Below are the entries to work from; restate word for word the portion that opens with the line containing "n eye out for eagles, jumping salmon, diving" and closes with the line containing "September 2019", keeping both.
:::::
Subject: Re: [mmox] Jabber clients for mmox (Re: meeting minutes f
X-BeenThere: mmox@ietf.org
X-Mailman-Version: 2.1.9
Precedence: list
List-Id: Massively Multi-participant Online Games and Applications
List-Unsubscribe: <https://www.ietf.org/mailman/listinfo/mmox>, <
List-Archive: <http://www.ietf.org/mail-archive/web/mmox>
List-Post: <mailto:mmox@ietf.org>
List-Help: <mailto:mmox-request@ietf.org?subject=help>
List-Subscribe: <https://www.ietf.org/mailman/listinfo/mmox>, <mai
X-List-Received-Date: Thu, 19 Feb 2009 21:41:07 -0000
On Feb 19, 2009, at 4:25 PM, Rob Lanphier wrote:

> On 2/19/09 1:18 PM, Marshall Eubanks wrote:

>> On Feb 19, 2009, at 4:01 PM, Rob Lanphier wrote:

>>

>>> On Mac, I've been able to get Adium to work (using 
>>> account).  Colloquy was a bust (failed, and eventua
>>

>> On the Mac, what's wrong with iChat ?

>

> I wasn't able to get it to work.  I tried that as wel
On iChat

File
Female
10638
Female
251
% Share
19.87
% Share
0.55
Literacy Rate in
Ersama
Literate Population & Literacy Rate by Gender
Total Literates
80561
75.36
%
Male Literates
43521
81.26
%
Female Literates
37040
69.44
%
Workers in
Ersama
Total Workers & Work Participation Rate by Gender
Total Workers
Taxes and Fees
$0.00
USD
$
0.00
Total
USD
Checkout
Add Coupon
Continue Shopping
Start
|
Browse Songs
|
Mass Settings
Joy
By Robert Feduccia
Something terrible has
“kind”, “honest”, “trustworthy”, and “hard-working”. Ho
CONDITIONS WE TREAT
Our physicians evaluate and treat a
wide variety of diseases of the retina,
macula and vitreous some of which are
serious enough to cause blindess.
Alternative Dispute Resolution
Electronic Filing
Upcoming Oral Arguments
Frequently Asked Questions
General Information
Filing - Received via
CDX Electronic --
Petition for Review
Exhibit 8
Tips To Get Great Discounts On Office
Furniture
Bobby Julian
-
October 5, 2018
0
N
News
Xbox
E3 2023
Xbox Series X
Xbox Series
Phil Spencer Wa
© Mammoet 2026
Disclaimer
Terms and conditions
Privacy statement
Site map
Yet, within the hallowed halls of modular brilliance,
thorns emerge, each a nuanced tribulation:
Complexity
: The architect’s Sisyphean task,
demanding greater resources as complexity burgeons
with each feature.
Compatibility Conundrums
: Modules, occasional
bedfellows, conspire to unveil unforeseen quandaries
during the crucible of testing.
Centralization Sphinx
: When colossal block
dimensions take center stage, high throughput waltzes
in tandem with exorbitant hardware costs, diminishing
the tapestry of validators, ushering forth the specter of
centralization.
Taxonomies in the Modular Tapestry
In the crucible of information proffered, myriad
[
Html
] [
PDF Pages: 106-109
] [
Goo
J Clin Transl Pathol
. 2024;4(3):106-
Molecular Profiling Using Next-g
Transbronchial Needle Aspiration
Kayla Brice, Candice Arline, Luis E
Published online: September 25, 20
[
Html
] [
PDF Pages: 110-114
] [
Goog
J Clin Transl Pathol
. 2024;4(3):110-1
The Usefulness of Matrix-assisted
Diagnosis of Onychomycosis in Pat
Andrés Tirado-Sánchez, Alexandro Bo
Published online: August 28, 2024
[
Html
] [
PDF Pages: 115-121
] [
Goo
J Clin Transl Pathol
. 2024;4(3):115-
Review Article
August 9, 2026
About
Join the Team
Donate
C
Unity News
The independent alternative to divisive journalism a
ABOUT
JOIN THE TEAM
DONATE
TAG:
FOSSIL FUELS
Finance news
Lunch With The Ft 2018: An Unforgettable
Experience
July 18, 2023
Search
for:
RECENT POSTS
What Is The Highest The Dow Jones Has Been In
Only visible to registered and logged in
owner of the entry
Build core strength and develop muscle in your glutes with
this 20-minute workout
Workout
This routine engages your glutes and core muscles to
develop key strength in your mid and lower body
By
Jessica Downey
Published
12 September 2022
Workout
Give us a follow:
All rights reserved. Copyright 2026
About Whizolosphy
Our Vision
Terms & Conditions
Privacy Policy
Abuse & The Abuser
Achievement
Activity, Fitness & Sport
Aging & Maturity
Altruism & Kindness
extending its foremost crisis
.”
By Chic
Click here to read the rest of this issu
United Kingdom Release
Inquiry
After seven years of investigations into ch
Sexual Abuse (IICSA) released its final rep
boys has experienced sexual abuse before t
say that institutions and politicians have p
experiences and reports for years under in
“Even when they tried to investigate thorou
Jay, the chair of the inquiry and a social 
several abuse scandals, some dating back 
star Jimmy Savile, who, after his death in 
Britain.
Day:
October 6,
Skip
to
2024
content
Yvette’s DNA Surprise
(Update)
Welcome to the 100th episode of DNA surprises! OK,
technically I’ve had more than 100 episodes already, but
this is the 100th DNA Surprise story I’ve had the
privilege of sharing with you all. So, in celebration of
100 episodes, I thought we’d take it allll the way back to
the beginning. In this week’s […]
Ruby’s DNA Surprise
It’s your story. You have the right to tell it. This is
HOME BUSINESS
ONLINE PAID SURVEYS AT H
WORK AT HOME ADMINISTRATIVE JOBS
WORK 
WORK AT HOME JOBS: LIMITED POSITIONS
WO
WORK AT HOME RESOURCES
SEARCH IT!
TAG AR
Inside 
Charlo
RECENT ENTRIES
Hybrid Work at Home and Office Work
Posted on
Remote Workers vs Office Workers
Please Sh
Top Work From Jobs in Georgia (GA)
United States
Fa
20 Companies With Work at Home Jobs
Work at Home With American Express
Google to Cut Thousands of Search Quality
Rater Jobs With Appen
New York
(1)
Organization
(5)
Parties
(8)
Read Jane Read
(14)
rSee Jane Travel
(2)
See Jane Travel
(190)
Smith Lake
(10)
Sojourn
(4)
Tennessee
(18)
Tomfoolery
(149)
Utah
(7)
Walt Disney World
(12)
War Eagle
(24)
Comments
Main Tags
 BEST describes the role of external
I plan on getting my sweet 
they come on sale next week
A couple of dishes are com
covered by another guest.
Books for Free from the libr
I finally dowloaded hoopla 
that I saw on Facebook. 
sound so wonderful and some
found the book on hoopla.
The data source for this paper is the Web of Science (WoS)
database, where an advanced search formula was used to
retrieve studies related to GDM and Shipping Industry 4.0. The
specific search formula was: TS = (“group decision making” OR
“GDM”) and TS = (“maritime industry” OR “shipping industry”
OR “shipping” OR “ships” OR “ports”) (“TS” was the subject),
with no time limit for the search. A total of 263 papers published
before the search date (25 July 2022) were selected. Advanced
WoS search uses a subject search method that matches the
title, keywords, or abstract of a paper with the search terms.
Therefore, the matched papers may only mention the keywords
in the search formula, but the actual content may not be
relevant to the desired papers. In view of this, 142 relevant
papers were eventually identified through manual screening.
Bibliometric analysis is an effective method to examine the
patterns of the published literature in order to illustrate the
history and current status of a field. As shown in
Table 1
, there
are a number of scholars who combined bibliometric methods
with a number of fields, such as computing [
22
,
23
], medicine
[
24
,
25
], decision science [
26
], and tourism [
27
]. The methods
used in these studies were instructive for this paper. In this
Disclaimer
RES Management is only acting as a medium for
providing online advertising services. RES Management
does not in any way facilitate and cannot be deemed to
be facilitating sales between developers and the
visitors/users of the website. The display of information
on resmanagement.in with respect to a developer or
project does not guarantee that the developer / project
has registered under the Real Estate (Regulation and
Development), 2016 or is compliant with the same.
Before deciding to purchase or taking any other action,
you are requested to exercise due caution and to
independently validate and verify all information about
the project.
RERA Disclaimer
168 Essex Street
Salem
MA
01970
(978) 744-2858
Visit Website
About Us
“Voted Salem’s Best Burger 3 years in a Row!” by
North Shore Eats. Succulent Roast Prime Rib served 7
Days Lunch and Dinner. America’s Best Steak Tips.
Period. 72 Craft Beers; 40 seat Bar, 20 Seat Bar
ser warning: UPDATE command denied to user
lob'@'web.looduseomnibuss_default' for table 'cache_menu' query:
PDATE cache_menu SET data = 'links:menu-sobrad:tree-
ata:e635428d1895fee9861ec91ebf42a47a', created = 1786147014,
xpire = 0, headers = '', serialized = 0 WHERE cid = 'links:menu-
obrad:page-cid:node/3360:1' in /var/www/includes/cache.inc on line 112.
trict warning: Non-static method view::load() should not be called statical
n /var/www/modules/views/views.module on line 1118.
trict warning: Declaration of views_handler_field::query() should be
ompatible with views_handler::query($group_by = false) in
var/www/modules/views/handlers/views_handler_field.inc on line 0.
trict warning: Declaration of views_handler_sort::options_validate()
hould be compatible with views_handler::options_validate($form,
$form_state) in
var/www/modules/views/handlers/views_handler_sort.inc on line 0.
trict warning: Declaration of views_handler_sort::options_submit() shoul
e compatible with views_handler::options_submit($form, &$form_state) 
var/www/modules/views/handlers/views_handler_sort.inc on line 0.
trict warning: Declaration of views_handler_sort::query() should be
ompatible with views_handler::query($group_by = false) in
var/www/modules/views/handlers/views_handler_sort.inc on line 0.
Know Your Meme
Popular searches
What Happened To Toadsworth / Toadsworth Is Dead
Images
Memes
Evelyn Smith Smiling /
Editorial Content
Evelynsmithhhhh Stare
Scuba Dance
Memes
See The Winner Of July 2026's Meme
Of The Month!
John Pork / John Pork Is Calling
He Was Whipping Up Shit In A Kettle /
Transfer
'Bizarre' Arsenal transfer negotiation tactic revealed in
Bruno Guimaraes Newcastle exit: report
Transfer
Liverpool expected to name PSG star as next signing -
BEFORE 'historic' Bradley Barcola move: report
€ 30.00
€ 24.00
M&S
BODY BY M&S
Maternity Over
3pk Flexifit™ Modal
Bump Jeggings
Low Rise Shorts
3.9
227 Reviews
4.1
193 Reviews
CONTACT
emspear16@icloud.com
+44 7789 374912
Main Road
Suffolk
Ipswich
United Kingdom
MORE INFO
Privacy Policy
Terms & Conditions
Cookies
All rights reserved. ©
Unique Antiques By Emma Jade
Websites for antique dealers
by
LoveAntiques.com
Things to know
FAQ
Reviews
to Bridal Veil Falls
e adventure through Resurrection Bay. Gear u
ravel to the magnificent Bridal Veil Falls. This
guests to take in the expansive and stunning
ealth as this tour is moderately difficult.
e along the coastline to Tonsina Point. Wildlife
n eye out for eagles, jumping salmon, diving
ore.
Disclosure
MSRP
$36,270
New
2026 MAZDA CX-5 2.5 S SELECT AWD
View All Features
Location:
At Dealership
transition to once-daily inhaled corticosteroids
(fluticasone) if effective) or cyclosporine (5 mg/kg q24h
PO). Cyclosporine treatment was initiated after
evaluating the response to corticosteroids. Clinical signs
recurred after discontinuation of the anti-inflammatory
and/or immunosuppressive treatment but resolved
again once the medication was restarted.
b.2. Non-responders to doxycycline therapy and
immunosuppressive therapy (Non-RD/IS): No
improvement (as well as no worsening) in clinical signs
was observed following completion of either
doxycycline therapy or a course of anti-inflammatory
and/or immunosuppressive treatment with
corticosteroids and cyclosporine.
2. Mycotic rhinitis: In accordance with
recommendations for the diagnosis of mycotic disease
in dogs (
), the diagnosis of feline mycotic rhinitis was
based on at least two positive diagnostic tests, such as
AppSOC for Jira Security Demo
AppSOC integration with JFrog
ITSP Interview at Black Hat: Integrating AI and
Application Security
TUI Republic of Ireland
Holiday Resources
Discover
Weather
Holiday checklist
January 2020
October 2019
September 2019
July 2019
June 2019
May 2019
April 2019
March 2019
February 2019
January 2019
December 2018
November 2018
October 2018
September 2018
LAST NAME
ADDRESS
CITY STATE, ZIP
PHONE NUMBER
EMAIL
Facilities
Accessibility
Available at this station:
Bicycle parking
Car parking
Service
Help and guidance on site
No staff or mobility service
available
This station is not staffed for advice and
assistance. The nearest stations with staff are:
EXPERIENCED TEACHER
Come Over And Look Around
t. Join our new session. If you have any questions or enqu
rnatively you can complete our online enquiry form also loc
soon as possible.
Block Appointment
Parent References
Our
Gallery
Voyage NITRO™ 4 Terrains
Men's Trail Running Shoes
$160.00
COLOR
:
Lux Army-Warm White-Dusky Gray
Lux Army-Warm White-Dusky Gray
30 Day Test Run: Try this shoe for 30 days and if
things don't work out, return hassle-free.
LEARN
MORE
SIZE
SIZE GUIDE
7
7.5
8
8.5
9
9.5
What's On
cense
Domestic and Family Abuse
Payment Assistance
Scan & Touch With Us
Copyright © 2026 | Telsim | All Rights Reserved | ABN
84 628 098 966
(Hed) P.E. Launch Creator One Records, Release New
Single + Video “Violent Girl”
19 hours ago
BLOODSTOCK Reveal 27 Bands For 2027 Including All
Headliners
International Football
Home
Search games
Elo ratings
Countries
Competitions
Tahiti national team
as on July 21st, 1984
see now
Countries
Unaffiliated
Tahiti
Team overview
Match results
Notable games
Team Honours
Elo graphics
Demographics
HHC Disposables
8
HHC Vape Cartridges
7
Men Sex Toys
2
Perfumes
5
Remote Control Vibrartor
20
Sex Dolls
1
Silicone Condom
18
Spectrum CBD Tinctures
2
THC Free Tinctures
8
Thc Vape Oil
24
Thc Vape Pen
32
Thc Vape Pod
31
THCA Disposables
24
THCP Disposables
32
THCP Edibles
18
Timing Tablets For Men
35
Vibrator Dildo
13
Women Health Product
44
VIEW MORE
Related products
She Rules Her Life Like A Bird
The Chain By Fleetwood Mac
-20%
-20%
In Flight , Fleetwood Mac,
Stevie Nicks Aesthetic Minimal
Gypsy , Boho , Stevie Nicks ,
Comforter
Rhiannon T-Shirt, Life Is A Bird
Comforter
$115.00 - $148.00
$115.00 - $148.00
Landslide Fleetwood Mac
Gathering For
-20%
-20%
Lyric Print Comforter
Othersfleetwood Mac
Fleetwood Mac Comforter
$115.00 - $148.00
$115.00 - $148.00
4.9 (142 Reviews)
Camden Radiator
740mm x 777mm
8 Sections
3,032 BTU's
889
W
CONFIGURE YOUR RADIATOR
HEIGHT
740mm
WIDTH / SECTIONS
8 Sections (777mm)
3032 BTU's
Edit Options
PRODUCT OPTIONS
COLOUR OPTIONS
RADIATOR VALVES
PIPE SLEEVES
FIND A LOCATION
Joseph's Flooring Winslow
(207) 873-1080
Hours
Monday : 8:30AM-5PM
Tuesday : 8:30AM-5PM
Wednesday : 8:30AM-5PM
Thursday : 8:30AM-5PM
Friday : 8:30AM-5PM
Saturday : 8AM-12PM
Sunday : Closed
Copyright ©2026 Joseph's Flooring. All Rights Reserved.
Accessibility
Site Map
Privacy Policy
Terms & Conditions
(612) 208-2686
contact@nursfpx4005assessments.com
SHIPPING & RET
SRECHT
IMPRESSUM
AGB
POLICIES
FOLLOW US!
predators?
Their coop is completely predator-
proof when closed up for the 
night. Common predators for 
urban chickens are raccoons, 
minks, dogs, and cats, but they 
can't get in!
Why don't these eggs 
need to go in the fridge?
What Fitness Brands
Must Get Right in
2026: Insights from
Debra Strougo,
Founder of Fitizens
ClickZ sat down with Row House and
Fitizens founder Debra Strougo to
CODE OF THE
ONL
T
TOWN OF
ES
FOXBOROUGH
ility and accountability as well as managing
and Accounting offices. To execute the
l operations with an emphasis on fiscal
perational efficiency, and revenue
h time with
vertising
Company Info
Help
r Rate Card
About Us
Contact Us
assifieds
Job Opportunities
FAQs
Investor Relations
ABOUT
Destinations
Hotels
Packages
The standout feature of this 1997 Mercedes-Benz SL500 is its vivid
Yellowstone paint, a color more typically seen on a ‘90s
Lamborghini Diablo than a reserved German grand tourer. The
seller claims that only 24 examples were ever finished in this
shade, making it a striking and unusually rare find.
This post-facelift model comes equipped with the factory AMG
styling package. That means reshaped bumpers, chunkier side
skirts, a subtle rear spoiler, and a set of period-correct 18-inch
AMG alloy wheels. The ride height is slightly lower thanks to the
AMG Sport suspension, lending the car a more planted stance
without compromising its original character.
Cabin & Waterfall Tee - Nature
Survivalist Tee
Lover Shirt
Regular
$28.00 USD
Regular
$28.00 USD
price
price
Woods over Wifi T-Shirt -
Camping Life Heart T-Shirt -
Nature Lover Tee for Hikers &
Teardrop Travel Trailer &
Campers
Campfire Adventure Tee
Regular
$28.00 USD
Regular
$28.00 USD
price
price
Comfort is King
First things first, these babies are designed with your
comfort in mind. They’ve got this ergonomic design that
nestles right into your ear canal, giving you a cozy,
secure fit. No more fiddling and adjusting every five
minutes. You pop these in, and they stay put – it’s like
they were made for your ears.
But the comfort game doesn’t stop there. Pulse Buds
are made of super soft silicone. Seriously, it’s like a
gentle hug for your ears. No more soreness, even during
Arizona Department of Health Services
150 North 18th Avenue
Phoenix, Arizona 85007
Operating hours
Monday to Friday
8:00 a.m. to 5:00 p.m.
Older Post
:::::
# [RESPONSE BOX]
n eye out for eagles, jumping salmon, diving
ore.
Disclosure
MSRP
$36,270
New
2026 MAZDA CX-5 2.5 S SELECT AWD
View All Features
Location:
At Dealership
transition to once-daily inhaled corticosteroids
(fluticasone) if effective) or cyclosporine (5 mg/kg q24h
PO). Cyclosporine treatment was initiated after
evaluating the response to corticosteroids. Clinical signs
recurred after discontinuation of the anti-inflammatory
and/or immunosuppressive treatment but resolved
again once the medication was restarted.
b.2. Non-responders to doxycycline therapy and
immunosuppressive therapy (Non-RD/IS): No
improvement (as well as no worsening) in clinical signs
was observed following completion of either
doxycycline therapy or a course of anti-inflammatory
and/or immunosuppressive treatment with
corticosteroids and cyclosporine.
2. Mycotic rhinitis: In accordance with
recommendations for the diagnosis of mycotic disease
in dogs (
), the diagnosis of feline mycotic rhinitis was
based on at least two positive diagnostic tests, such as
AppSOC for Jira Security Demo
AppSOC integration with JFrog
ITSP Interview at Black Hat: Integrating AI and
Application Security
TUI Republic of Ireland
Holiday Resources
Discover
Weather
Holiday checklist
January 2020
October 2019
September 2019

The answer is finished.